B.C. Group Wins Washington Land
Investment firm bids $8.8 million for 670 acres in prime winery and grape-growing location of Red Mountain
Aquilini trumped 38 other bidders—including local contenders from Washington state as well as California—in the auction, which lasted five and a half hours—one of the longest property sales the Pasco office of Wyoming-based auctioneer Musser Bros. Inc. has ever conducted.
The purchase gives Aquilini slightly more than 670 acres of land, including close to 519 acres within the Red Mountain AVA.
New owner's plans
Luigi Aquilini—the patriarch of the family-owned company—told Wines & Vines late Monday that the family intended to develop vineyards as soon as possible with appropriate grape varieties.
“We see this acquisition as a great opportunity to enter the viticulture business in one of the best growing regions in Washington state,” he said. “We are in the process of determining the best grape varieties to grow in the region with the intention of developing and planting the land as soon as possible.”
The pledge puts to rest speculation circulating in the industry following the deal was an investment play that would see the property carved up and resold.
Veteran vintner Tom Hedges—whose family claims for itself the moniker, “Guardians of Red Mountain”—believes development of the land by the Aquilinis is the best thing possible if an established winery wasn’t the successful bidder.
While grapes from the AVA have been mythologized as an element in every award-winning wine the state’s produced, Hedges said there’s lots of room to raise the profile of the AVA.
Many—including Hedges, who bid a $700,000 slice of the mountain—expected Duckhorn Vineyards from California to snag a parcel for its new Washington state brand. This would have given Red Mountain—the state’s smallest AVA, at just 4,040 acres—a recognized name and boosted its profile and the renown of the state as a whole.
“Duckhorn would have been marvellous,” Hedges said.
The purchase by the Aquilini family represents a significant investment, but without the recognition Duckhorn provides.
“We didn’t get any distribution out of this.
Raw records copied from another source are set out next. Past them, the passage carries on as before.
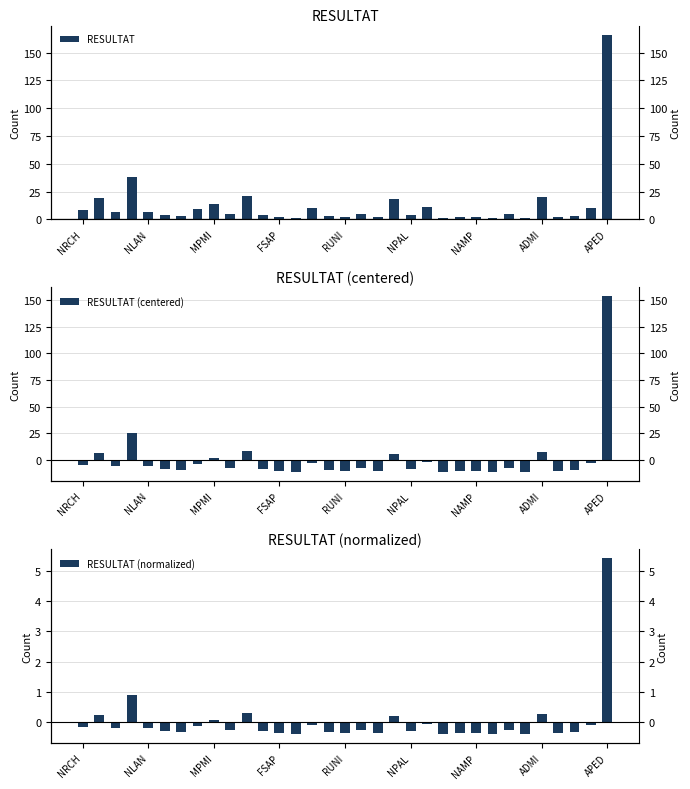

What is the greatest value displayed?

166.0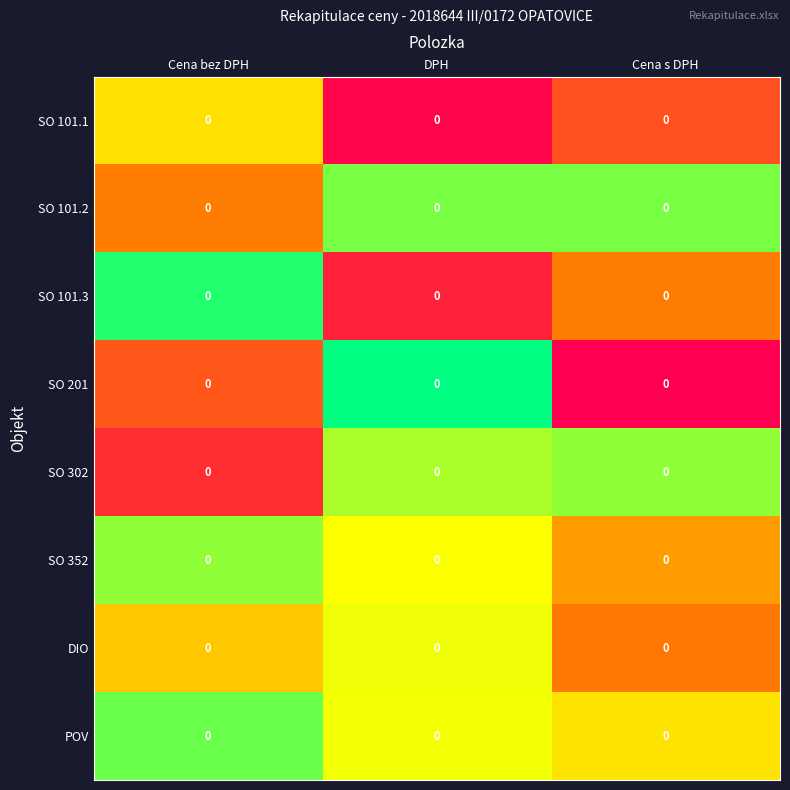

Reading right to left, what are all the values shown in this chart?

SO 101.1: Cena s DPH=0.0	DPH=0.0	Cena bez DPH=0.0
SO 101.2: Cena s DPH=0.0	DPH=0.0	Cena bez DPH=0.0
SO 101.3: Cena s DPH=0.0	DPH=0.0	Cena bez DPH=0.0
SO 201: Cena s DPH=0.0	DPH=0.0	Cena bez DPH=0.0
SO 302: Cena s DPH=0.0	DPH=0.0	Cena bez DPH=0.0
SO 352: Cena s DPH=0.0	DPH=0.0	Cena bez DPH=0.0
DIO: Cena s DPH=0.0	DPH=0.0	Cena bez DPH=0.0
POV: Cena s DPH=0.0	DPH=0.0	Cena bez DPH=0.0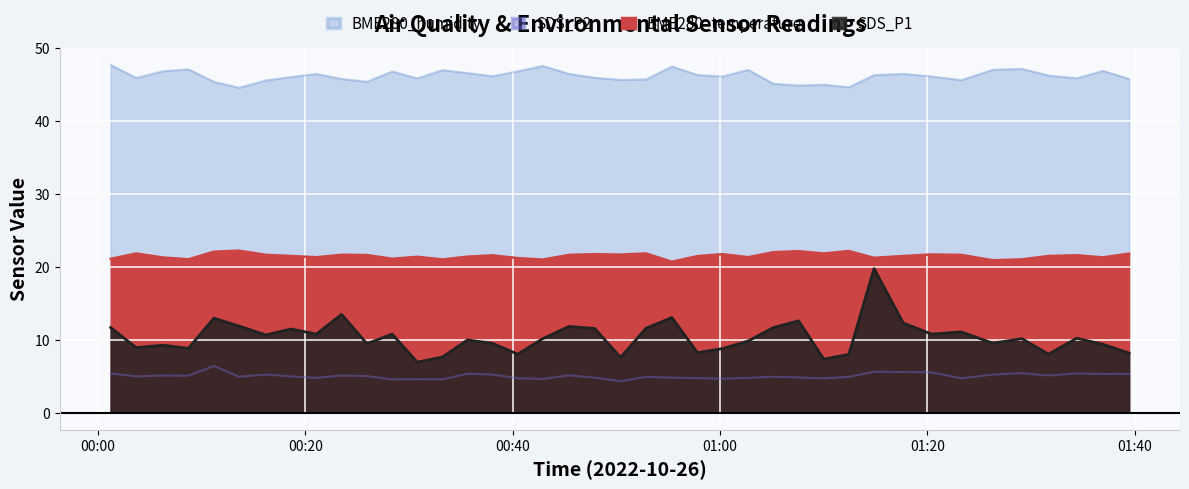

What is the greatest value displayed?

47.7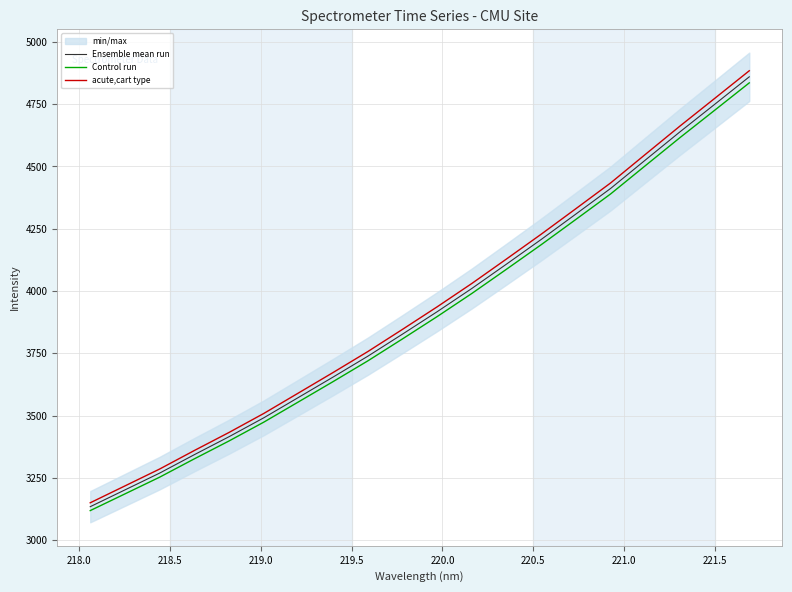

What is the lowest value of the acute,cart type series?

3150.1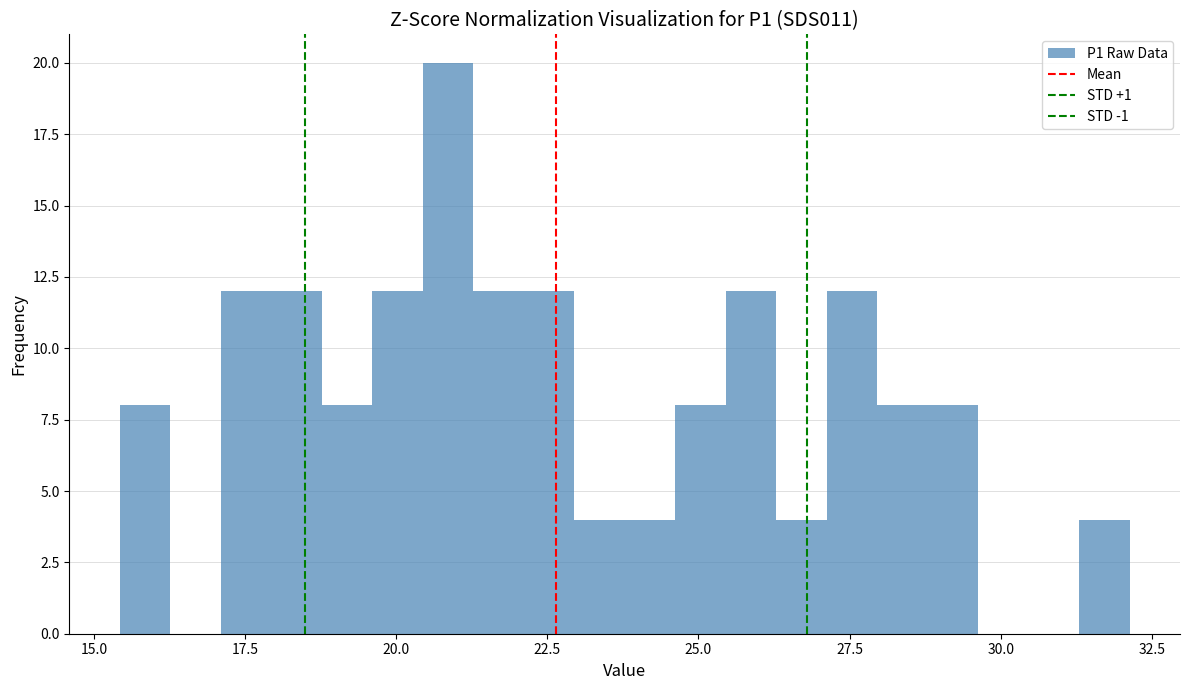

Read against the x-axis, roughly where is the centre of the tallest bar?

21.0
We didn’t get any advertising, promotion, marketing – nothing,” Hedges said. “Red Mountain’s just sitting there.”
The plans Luigi Aquilini disclosed to Wines & Vines for its latest acquisition promise to change that.
The deal adds vineyard land to a range of holdings that include the Vancouver Canucks hockey team, a sizeable real estate portfolio that includes everything from residential developments to hotels and golf courses, as well as agricultural holdings.
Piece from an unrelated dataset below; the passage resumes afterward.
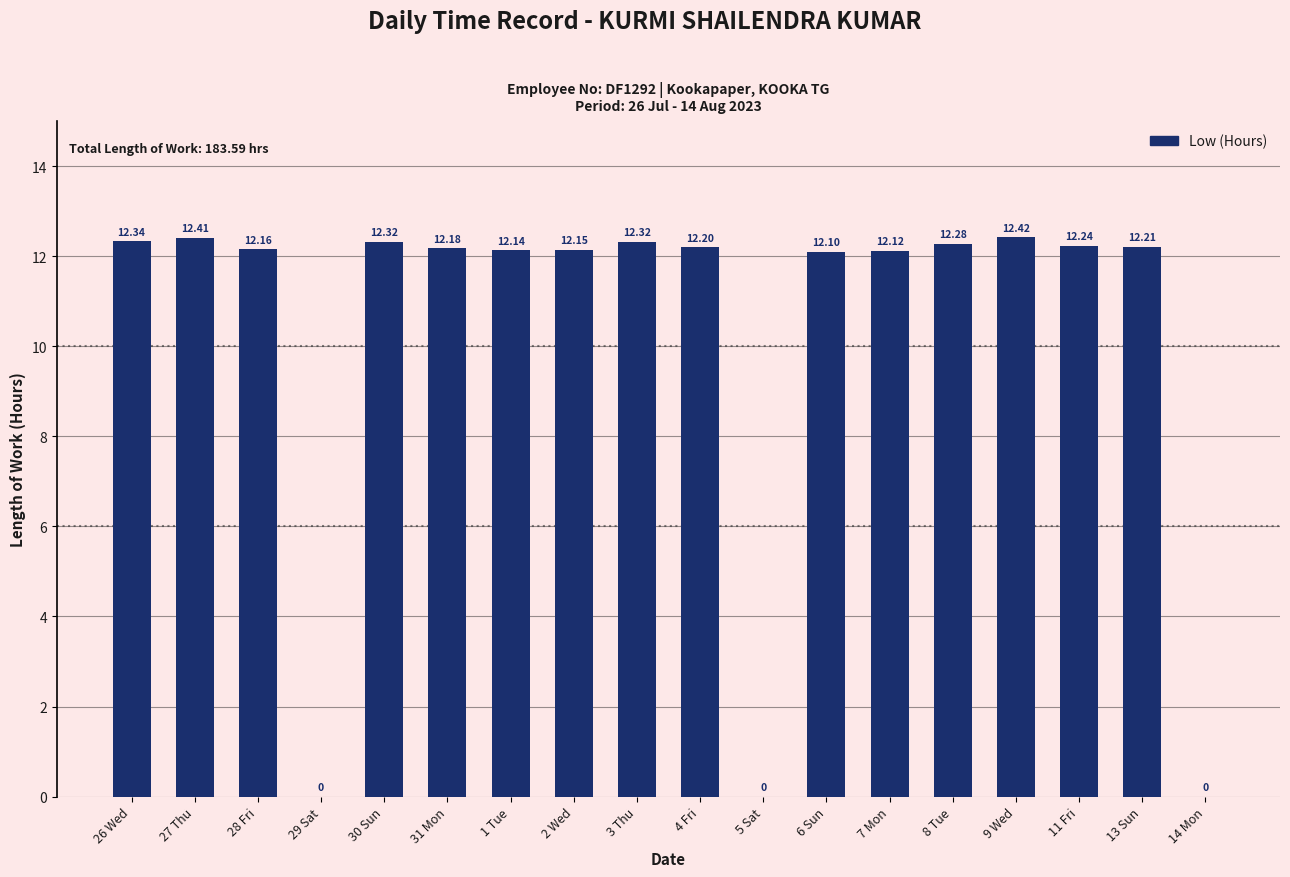

Reading left to right, extract all data points from this chart.

12.3	12.4	12.2	0.0	12.3	12.2	12.1	12.2	12.3	12.2	0.0	12.1	12.1	12.3	12.4	12.2	12.2	0.0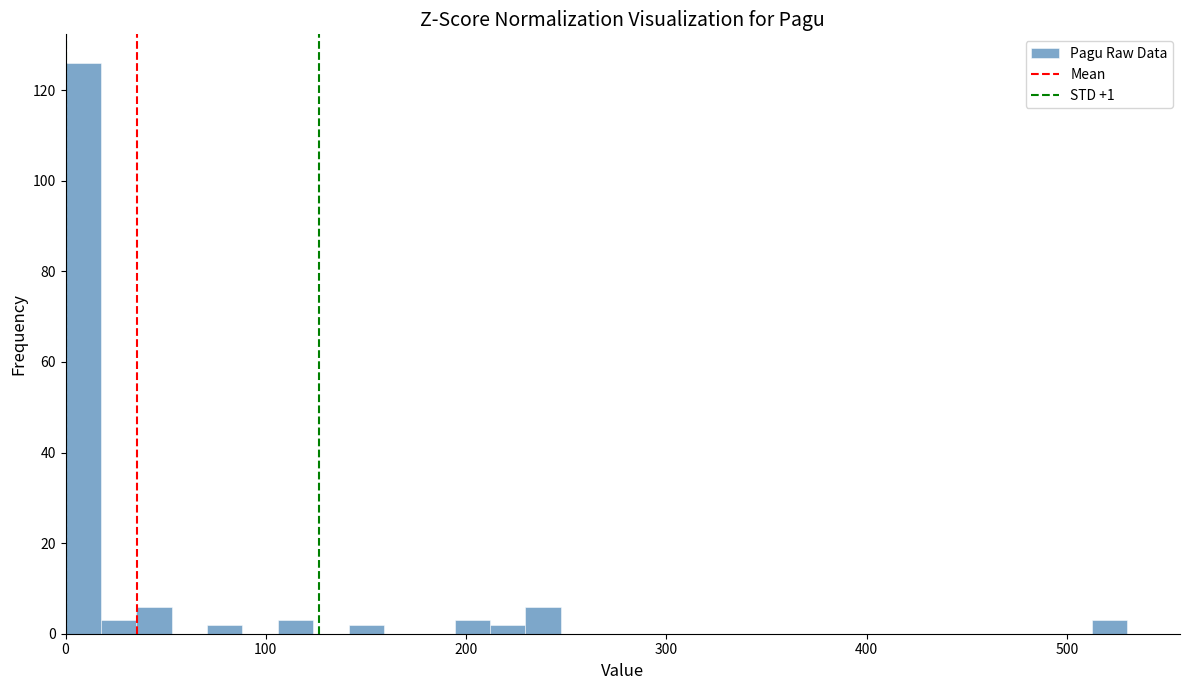

Around what value on the x-axis is the tallest bar? Give the approximate position of its centre, as read against the axis.

10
Through the Golden Eagle Group, the family farms 1,200 acres of blueberries and 1,600 acres of cranberries in the Fraser Valley just outside Vancouver. It has an 1,100-acre dairy farm that operates under the family name in Sunnyside, Wash., and family patriarch Luigi Aquilini maintains a connection with the family’s hometown of Brescia, Italy, through a winery and vineyard operation there.
For its part, the Kennewick Irrigation District is satisfied with the results of the auction.
“We are pleased with the outcome,” Chuck Freeman, district manager with the Kennewick Irrigation District, told Wines & Vines following the sale.
The sale garners $8.3 million in one-time revenue for the irrigation district, which has undertaken $17.2 million in improvements and expansion to the aging irrigation infrastructure serving the vineyards and wineries on Red Mountain (see “Water for Washington Vineyards”).
That project is set to wrap up in June 2014, providing 1.5 acre feet of water annually to up to 1,785 acres of vineyard—more than four times as many acres as have been restricted to groundwater to date.
The properties auctioned Saturday come with water rights that benefit from the development of new irrigation infrastructure.